◆ TRECHO FORNECIDO
━━━

Para isso a Campanha da
Fraternidade nos ajuda nesta conversão apresentando um tema para nossa
reflexão. Este ano será ecumênica, ou seja, feita em conjunto com outras
Igrejas cristãs que fazem parte do Conselho Nacional das Igrejas Cristãs
(CONIC). Fala sobre o saneamento básico.
O tema é: “Casa comum, nossa
responsabilidade”, com o lema: “Quero ver o direito brotar como fonte e correr
a justiça qual riacho que não seca” (Am 5,24). Que o direito ao saneamento
básico seja assegurado a todos.
1. Situando-nos
Animados pela fé, iniciamos o Ciclo Pascal que tem a Quaresma
como tempo de preparação. A Quaresma é o tempo que precede e predispõe à
celebração da Páscoa: festa central do ano litúrgico.

━━━

◆ EXTRATO DE DADOS
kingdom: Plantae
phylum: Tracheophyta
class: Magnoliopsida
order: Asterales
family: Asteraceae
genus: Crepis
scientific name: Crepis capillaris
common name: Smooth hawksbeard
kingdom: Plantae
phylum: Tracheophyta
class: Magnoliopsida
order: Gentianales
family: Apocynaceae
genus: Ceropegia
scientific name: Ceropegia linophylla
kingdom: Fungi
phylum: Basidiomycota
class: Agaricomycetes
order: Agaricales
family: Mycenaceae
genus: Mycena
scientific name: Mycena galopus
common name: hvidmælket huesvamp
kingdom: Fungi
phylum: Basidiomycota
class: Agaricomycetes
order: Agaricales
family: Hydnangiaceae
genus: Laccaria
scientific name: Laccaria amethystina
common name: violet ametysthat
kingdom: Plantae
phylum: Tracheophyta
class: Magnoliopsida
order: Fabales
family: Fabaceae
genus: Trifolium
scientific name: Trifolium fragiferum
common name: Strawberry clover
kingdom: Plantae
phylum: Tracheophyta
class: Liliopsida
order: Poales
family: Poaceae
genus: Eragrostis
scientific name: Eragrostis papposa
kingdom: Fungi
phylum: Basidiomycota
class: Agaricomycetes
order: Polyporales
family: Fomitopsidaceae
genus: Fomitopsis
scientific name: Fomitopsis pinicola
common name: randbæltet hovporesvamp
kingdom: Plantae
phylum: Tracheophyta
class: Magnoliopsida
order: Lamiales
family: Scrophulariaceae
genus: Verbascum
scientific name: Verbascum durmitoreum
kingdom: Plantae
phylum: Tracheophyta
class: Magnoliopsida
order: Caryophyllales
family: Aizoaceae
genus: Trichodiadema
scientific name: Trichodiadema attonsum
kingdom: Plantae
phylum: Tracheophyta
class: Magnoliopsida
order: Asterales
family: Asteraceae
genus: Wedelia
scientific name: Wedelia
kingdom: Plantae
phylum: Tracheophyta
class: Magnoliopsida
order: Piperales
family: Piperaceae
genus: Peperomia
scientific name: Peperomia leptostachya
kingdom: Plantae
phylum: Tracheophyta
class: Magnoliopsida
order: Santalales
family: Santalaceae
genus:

━━━

◆ PROBLEMA PROPOSTO 1
De acordo com o trecho fornecido, qual é o tema da Campanha da Fraternidade deste ano?
◆ PROBLEMA PROPOSTO 2
Selecione todas as linhas da listagem que contêm a palavra "order", levando em conta a diferença entre maiúsculas e minúsculas.

◆ RESULTADO DO EXERCÍCIO 1
O tema é “Casa comum, nossa responsabilidade”.

◆ RESULTADO DO EXERCÍCIO 2
order: Asterales
order: Gentianales
order: Agaricales
order: Agaricales
order: Fabales
order: Poales
order: Polyporales
order: Lamiales
order: Caryophyllales
order: Asterales
order: Piperales
order: Santalales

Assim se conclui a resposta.